项目总结/摘要 阿尔茨海默病（Alzheimer's disease，AD）是一种以进行性丧失为特征的神经退行性疾病， 记忆。AD的病理学标志包括淀粉样蛋白-β（Aβ）斑块沉积， 神经纤维缠结（NFT）形成以及突触和神经元的进行性损失。一 越来越多的文献表明大脑中的免疫激活，特别是激活的 小胶质细胞通过促进Aβ沉积和NFT参与AD的发生和发展。 AD的病因尚不清楚，但是，在研究中已确定了几个风险因素。 AD的发展，包括糖尿病（DM）和高龄。DM患者有 患AD的风险增加1.5-4倍。DM增加胰岛素抵抗的确切机制 AD的风险尚不清楚，但DM与免疫激活有关。由于DM更普遍， 在老年人群中，这两种危险因素可能在AD的发病机制中结合联合收割机。
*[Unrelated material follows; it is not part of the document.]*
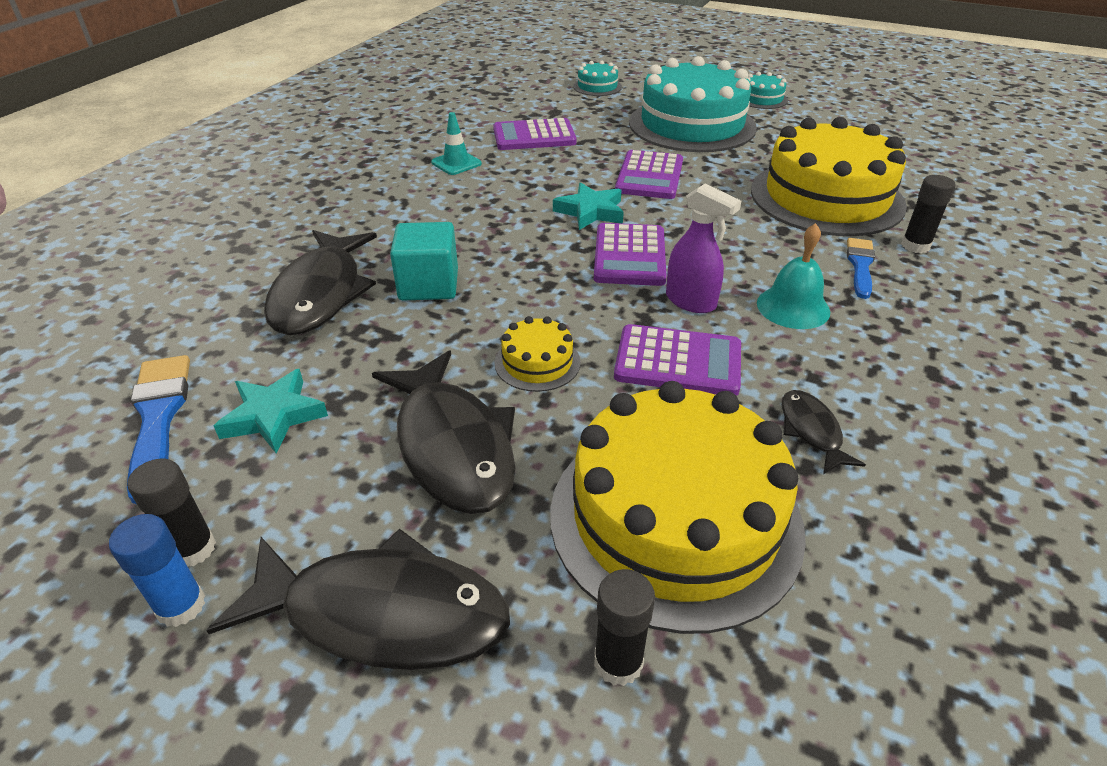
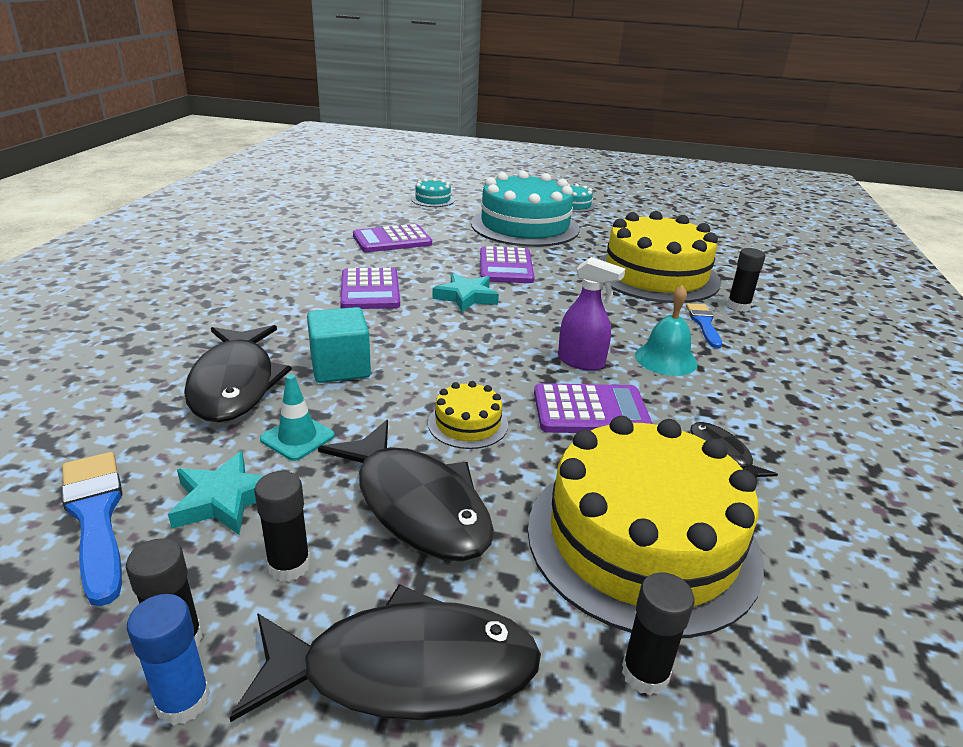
camera: 15 degrees left, 10 degrees down
(311, 491) = (289, 565): none -> black glue stick
(456, 163) = (328, 265): turquoise traffic cone -> turquoise traffic cone (297, 437)
(629, 256) = (514, 330): purple calculator -> purple calculator (370, 290)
我们 假设糖尿病炎症激活升高，随着年龄的增长而加重， AD风险增加的主要驱动因素，因为炎症会加重AD病理。单独 数据表明内源性神经递质GABA能够调节 小胶质细胞和免疫功能，并可在有AD风险的DM患者中发挥治疗作用， 以及AD患者与DM共病。在初步调查中，我们已经证明 在DM动物模型中施用已经FDA批准的GABA受体激动剂 挽救学习和记忆缺陷，tau磷酸化（NFT）和免疫激活 与AD临床人群和AD动物模型系统一致。 这项研究将提供一个机会，以确定是否升高的炎症 在男性和女性中，与DM相关的糖尿病是AD病理学的主要贡献者。此外，本发明的目的是， 建议的实验将扩大我们的初步数据，包括评估网络 在AD中功能被破坏，以及确定是否通过直接调节 小胶质细胞最后，来自拟议研究的数据将阐明潜在的机制， 挽救AD相关病理学，并提供必要的数据，以支持 这是一种已经被FDA批准用于大部分AD人群的药物。